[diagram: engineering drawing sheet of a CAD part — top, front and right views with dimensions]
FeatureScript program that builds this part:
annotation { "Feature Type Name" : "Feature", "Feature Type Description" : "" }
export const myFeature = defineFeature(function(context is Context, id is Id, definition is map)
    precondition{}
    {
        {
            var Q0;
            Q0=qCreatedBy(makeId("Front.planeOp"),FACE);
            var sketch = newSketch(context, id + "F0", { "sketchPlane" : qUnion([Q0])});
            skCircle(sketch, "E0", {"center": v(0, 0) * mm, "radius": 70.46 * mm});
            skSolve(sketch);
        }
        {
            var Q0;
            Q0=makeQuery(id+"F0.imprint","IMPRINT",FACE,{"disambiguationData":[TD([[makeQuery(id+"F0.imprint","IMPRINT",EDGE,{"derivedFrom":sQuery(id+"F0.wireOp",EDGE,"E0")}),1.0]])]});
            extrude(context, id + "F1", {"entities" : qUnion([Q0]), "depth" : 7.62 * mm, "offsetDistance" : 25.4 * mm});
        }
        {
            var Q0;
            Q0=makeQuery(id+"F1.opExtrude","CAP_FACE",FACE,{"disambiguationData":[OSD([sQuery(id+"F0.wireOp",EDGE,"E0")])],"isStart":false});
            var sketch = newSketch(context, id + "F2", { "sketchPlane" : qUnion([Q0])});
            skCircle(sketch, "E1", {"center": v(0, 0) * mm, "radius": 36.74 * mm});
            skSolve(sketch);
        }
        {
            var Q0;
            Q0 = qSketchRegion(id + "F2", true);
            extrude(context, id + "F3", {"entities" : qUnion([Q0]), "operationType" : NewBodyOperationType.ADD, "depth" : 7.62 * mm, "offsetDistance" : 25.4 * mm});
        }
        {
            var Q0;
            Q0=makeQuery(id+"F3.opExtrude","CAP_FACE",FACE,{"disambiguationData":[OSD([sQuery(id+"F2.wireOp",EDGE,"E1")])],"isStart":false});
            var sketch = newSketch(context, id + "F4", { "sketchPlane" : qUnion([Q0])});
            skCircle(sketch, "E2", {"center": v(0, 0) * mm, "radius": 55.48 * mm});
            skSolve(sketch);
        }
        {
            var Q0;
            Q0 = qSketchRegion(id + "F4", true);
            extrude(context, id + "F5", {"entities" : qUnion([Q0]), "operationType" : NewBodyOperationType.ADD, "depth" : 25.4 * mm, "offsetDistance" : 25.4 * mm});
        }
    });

^^^^

* **AIM**:
How many lines in the material above contain the string "part"? Reply with the number alone.

* **WORKED ANSWER**:
2